A triangle height calculator that accepts three input shapes and returns all three altitudes plus the area, perimeter, and angles is more useful than a single-formula tool.

• • All three altitudes at once: The Height to side a, b, and c outputs come back together so you can pick the altitude that matches the chosen base without re-entering inputs.
• • Three input methods: Use Three Sides, Two Sides and Included Angle, or Area and Base depending on which two or three values you already have.
• • Area, perimeter, and angles included: Heron's formula gives the area, the law of cosines gives the three angles, and the sum of the sides gives the perimeter.
• • Cross-check friendly: Compute the height from three sides, then re-enter the recovered base angle into the Two Sides and Angle method to confirm.
• • Decimal precision: Decimal inputs work for scaled drawings, and the calculator returns up to four decimals on each altitude.

The three input shapes match the way triangles are described in the field. Surveyors usually have three side lengths, blueprinters usually have two sides and an included angle, and contractors often have an area and a base from a takeoff. The three methods keep the calculation close to the data you actually have.

For a scalene triangle where all three sides are different and only the area matters, the Scalene Triangle Area Calculator applies the same Heron's formula in a single-purpose layout with worked examples.

A few measurement and shape decisions affect whether the altitudes the calculator returns match the real object.

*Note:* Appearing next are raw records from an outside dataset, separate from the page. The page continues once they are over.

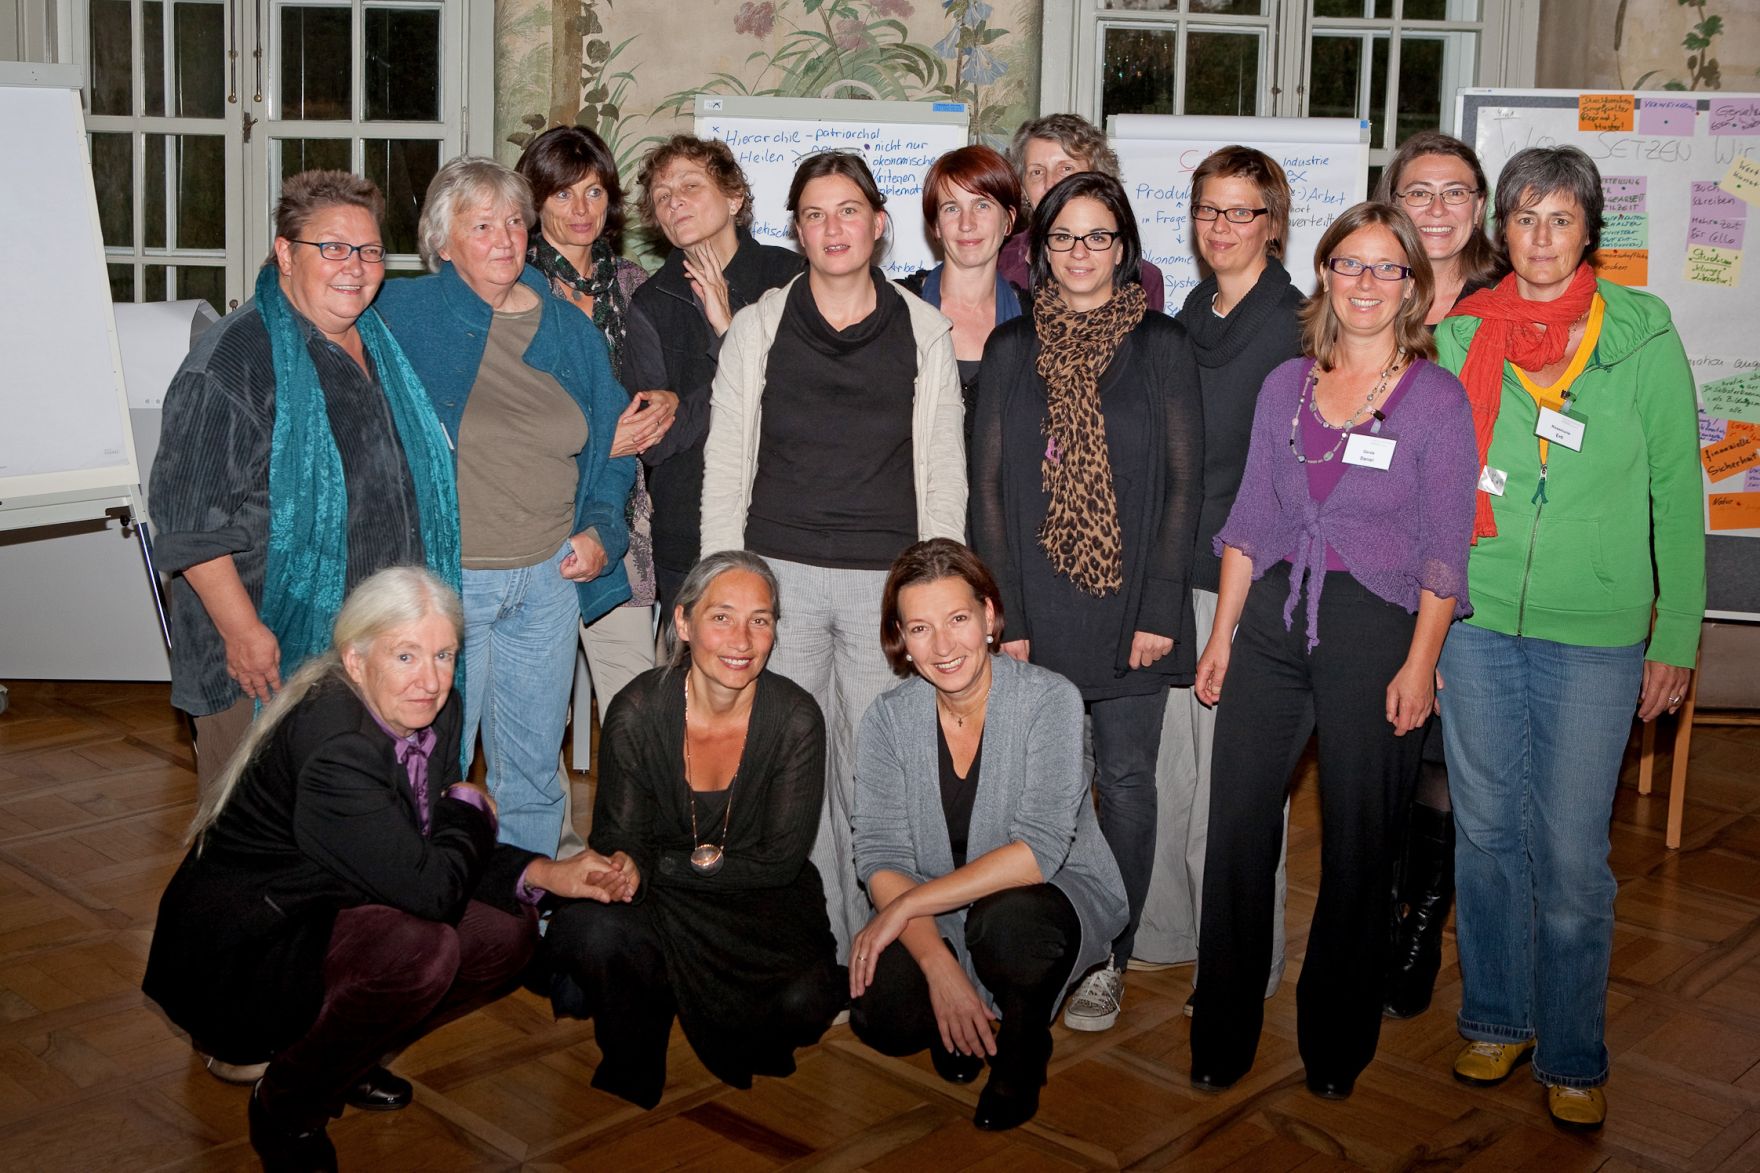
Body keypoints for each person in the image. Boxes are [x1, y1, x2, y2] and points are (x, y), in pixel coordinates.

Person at [141, 567, 629, 1171]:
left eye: (445, 654)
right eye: (406, 655)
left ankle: (342, 1056)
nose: (430, 680)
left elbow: (419, 847)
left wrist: (546, 873)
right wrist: (471, 805)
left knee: (508, 935)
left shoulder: (426, 709)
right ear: (356, 660)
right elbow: (430, 885)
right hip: (245, 961)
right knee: (421, 951)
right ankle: (287, 1105)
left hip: (328, 909)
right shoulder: (336, 749)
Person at [1434, 146, 1703, 1131]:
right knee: (1487, 834)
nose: (1538, 238)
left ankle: (1574, 1049)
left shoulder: (1639, 334)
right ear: (1497, 232)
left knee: (1569, 848)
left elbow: (1677, 494)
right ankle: (1495, 1016)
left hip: (1595, 633)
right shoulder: (1464, 330)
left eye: (1558, 218)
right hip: (1476, 620)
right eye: (1520, 218)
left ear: (1588, 231)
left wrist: (1672, 634)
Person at [1189, 202, 1477, 1099]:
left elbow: (1444, 545)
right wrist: (1222, 635)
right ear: (1324, 275)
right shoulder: (1286, 385)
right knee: (1236, 829)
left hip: (1374, 629)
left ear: (1411, 289)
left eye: (1387, 268)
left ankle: (1335, 1045)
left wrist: (1421, 662)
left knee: (1361, 843)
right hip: (1274, 617)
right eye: (1349, 264)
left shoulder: (1435, 399)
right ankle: (1222, 1032)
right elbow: (1250, 519)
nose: (1365, 283)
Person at [699, 150, 966, 962]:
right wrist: (720, 588)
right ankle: (807, 941)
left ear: (880, 224)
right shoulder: (758, 327)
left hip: (886, 584)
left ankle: (876, 943)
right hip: (778, 578)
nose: (832, 227)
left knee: (876, 771)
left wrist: (936, 586)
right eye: (814, 214)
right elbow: (726, 462)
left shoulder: (925, 331)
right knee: (789, 768)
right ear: (797, 231)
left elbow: (944, 471)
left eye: (847, 210)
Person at [969, 170, 1202, 1034]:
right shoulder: (1008, 348)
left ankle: (1111, 953)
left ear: (1124, 249)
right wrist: (1009, 619)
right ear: (1038, 250)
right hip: (1036, 606)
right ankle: (1033, 944)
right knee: (1037, 787)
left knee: (1129, 782)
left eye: (1099, 236)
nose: (1080, 253)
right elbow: (988, 490)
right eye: (1064, 236)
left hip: (1133, 605)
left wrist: (1160, 609)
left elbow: (1182, 488)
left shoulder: (1164, 347)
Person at [151, 171, 460, 800]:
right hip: (267, 653)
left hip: (372, 650)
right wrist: (245, 635)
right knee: (260, 836)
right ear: (286, 253)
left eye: (370, 251)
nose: (355, 266)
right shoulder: (233, 362)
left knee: (362, 832)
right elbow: (188, 526)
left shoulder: (377, 342)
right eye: (333, 248)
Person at [374, 157, 636, 858]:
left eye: (514, 221)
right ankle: (433, 899)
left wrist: (603, 529)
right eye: (481, 224)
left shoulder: (567, 327)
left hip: (549, 578)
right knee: (436, 763)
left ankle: (528, 898)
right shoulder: (401, 313)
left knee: (532, 770)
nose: (503, 238)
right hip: (449, 586)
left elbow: (613, 444)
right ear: (443, 239)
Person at [542, 551, 846, 1109]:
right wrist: (627, 862)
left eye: (761, 620)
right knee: (591, 931)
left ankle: (712, 1005)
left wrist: (657, 865)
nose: (742, 639)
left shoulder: (796, 717)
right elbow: (620, 835)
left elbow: (778, 864)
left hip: (755, 906)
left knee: (810, 1001)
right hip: (661, 903)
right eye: (722, 617)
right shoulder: (636, 709)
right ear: (683, 623)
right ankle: (637, 1044)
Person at [850, 539, 1127, 1131]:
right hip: (942, 906)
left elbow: (1040, 852)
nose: (944, 646)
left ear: (990, 617)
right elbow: (880, 854)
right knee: (881, 1011)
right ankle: (964, 1009)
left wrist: (907, 908)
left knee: (1008, 925)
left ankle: (1024, 1043)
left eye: (958, 620)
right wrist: (939, 970)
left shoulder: (1049, 698)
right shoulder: (887, 719)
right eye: (920, 628)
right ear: (900, 638)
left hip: (1043, 895)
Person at [1137, 147, 1305, 1000]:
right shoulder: (1189, 310)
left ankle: (1240, 953)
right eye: (1208, 209)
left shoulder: (1298, 324)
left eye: (1241, 212)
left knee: (1235, 782)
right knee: (1170, 766)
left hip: (1250, 577)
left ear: (1273, 222)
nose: (1222, 227)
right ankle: (1167, 930)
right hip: (1169, 568)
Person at [1372, 130, 1505, 1019]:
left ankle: (1421, 925)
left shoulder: (1511, 301)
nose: (1439, 210)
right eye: (1420, 193)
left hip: (1484, 566)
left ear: (1480, 206)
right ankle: (1384, 910)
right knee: (1386, 756)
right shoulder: (1371, 289)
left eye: (1456, 192)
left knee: (1448, 768)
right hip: (1383, 564)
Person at [516, 125, 676, 740]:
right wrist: (592, 443)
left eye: (593, 193)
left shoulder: (636, 288)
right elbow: (499, 419)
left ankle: (627, 840)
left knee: (637, 711)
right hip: (535, 516)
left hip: (626, 521)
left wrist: (667, 399)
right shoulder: (515, 291)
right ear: (535, 203)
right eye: (562, 195)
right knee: (533, 716)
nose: (581, 210)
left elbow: (672, 384)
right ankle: (543, 843)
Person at [623, 136, 804, 614]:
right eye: (663, 196)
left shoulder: (790, 278)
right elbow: (658, 442)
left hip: (788, 520)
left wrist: (726, 336)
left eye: (690, 186)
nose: (674, 201)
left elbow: (798, 397)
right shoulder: (650, 302)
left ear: (733, 196)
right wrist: (740, 367)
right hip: (690, 528)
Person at [898, 145, 1027, 444]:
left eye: (982, 205)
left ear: (1008, 219)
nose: (966, 223)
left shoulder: (1035, 320)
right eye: (951, 208)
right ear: (936, 227)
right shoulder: (896, 306)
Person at [999, 114, 1166, 311]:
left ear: (1097, 177)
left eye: (1066, 169)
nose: (1050, 183)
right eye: (1037, 172)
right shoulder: (998, 267)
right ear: (1023, 188)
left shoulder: (1144, 280)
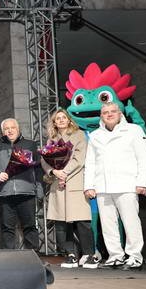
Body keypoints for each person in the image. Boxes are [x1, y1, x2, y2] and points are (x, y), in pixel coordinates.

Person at [84, 102, 146, 270]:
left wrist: (143, 182)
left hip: (127, 184)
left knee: (130, 222)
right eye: (105, 112)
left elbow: (144, 157)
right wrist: (89, 185)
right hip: (102, 186)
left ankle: (135, 256)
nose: (109, 114)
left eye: (113, 111)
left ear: (120, 113)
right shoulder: (95, 135)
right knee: (108, 225)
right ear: (101, 116)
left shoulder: (134, 130)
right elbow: (90, 162)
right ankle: (115, 256)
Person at [40, 109, 95, 268]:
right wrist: (53, 171)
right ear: (54, 123)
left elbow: (79, 158)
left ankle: (88, 255)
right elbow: (44, 160)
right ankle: (71, 255)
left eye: (64, 117)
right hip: (58, 185)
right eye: (58, 118)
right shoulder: (52, 140)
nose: (61, 120)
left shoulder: (79, 135)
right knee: (61, 223)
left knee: (82, 221)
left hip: (75, 182)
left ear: (69, 120)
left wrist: (64, 172)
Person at [0, 118, 41, 251]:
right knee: (6, 228)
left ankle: (34, 256)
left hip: (26, 193)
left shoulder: (30, 145)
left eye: (12, 127)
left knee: (30, 226)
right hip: (4, 194)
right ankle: (9, 257)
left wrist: (39, 190)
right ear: (2, 132)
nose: (10, 131)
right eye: (6, 129)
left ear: (18, 129)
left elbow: (38, 168)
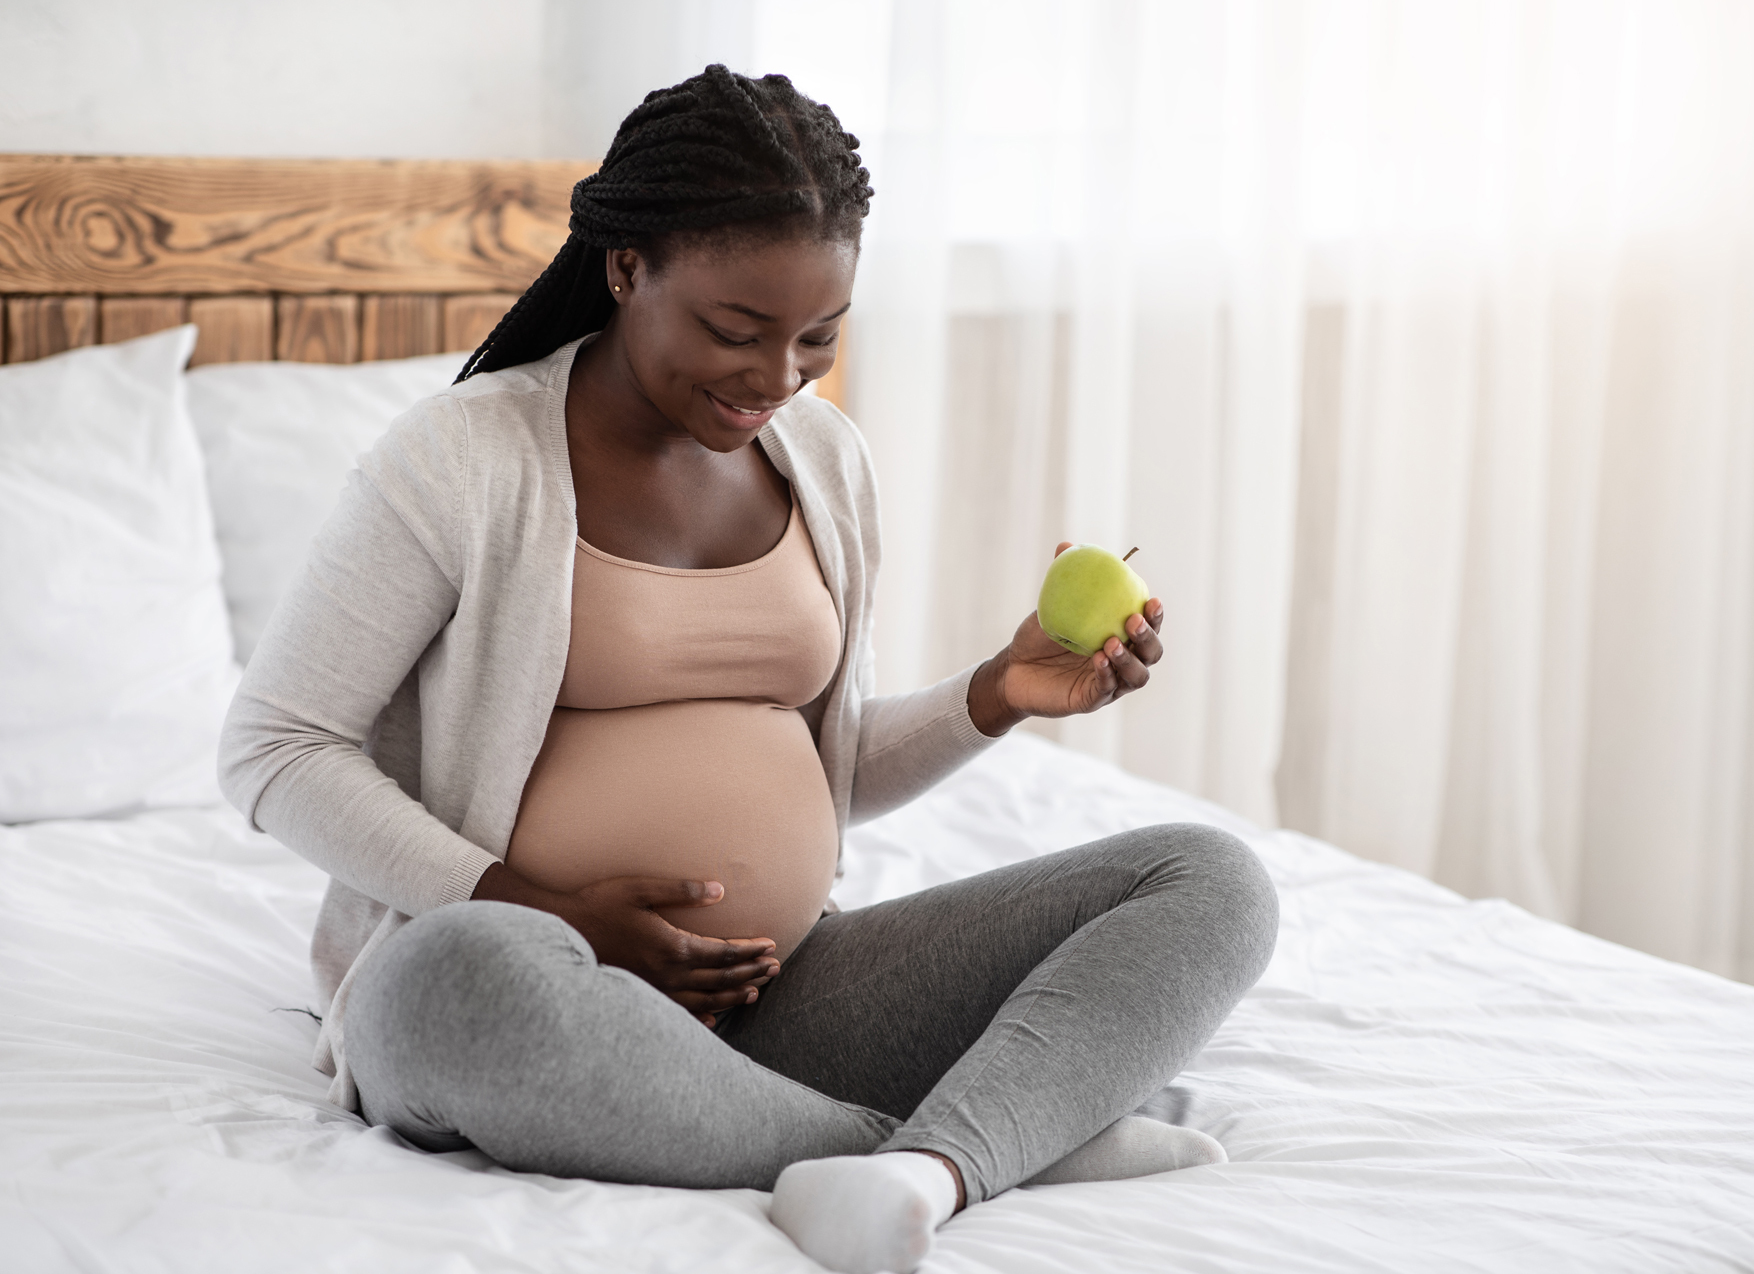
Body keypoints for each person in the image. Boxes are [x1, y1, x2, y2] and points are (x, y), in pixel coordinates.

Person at [220, 65, 1276, 1274]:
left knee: (1209, 878)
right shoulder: (463, 458)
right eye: (735, 330)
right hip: (529, 980)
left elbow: (826, 766)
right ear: (628, 268)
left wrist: (998, 691)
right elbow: (275, 745)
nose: (776, 377)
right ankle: (979, 1149)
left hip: (784, 997)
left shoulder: (822, 457)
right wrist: (548, 911)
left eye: (817, 338)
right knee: (455, 981)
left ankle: (918, 1169)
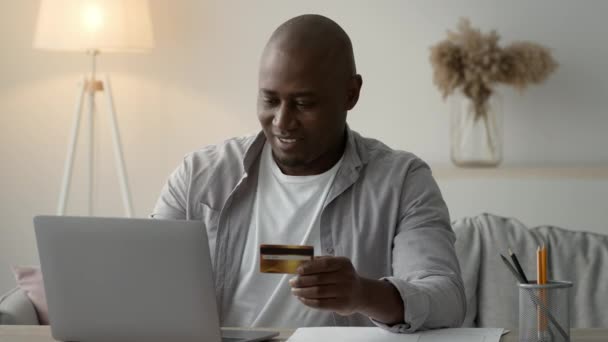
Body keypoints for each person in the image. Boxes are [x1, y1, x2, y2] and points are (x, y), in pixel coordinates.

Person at [151, 14, 465, 332]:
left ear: (350, 94)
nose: (282, 121)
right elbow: (142, 279)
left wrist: (363, 294)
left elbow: (446, 299)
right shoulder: (198, 176)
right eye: (270, 100)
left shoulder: (402, 182)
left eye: (303, 104)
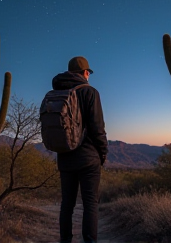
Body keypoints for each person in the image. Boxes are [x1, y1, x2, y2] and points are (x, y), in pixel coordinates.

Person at [52, 56, 108, 243]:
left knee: (67, 203)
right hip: (88, 157)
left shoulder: (58, 92)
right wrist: (103, 153)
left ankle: (65, 240)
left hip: (65, 156)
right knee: (90, 203)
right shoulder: (90, 92)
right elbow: (97, 128)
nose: (89, 76)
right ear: (85, 72)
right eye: (88, 73)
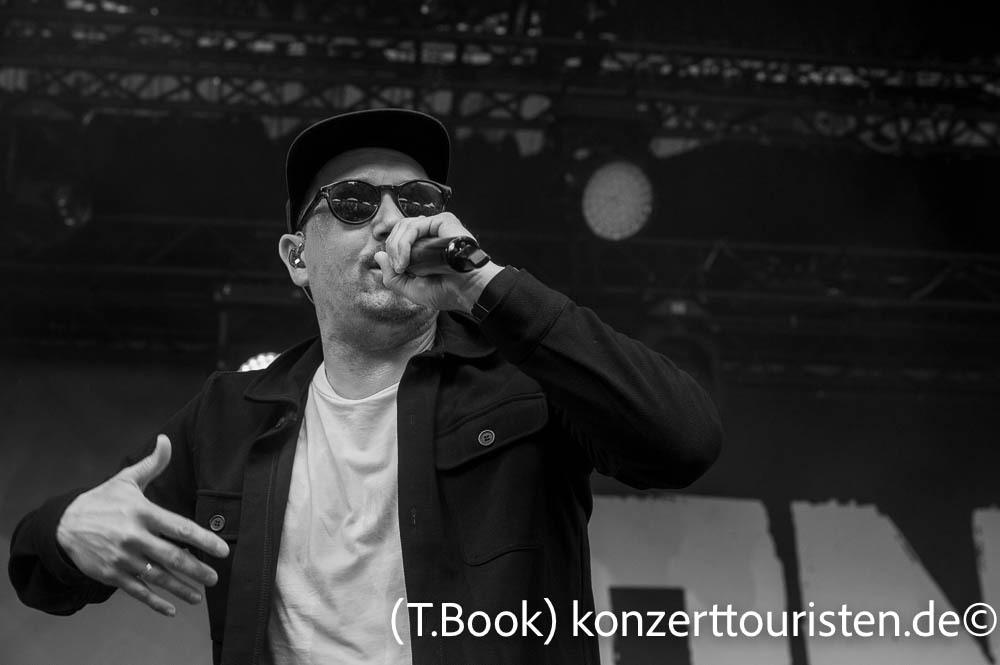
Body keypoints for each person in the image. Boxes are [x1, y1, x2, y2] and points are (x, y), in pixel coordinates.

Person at [8, 108, 723, 665]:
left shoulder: (523, 380)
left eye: (416, 199)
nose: (391, 221)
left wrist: (486, 285)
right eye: (352, 202)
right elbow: (41, 574)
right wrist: (68, 530)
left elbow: (683, 441)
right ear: (297, 257)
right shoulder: (231, 416)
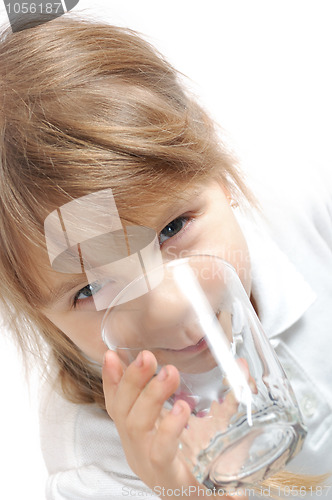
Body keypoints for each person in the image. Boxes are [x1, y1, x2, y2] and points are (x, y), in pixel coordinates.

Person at [0, 13, 331, 500]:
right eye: (91, 289)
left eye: (172, 229)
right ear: (39, 317)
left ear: (216, 165)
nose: (169, 306)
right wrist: (186, 493)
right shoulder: (94, 461)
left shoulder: (301, 211)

• • The Area and Base method returns only the height to the entered base. The other two altitudes and the three side lengths cannot be recovered from area and base alone.
• • The calculator assumes a planar (flat) triangle. Real objects with thickness or curved sides may need a small allowance beyond the geometric altitude.
• • Rounded output can differ by a few hundredths from a hand calculation that rounds after each step.

The altitude is independent of the base only when the shape is fixed by two or three independent measurements: three side lengths, two sides and the included angle, or one side and the area.

According to Wolfram MathWorld, the area of any triangle is one-half of the base multiplied by the corresponding altitude, so the altitude equals 2*area/base.

According to Wolfram MathWorld, the law of cosines relates a triangle's three sides and one included angle as c^2 = a^2 + b^2 - 2ab*cos(C), and the area is 0.5*a*b*sin(C) when two sides and the included angle are known.

When the triangle is isosceles and only the altitude to the base is needed, the Isosceles Triangle Height returns that altitude in one step from the two equal sides and the base.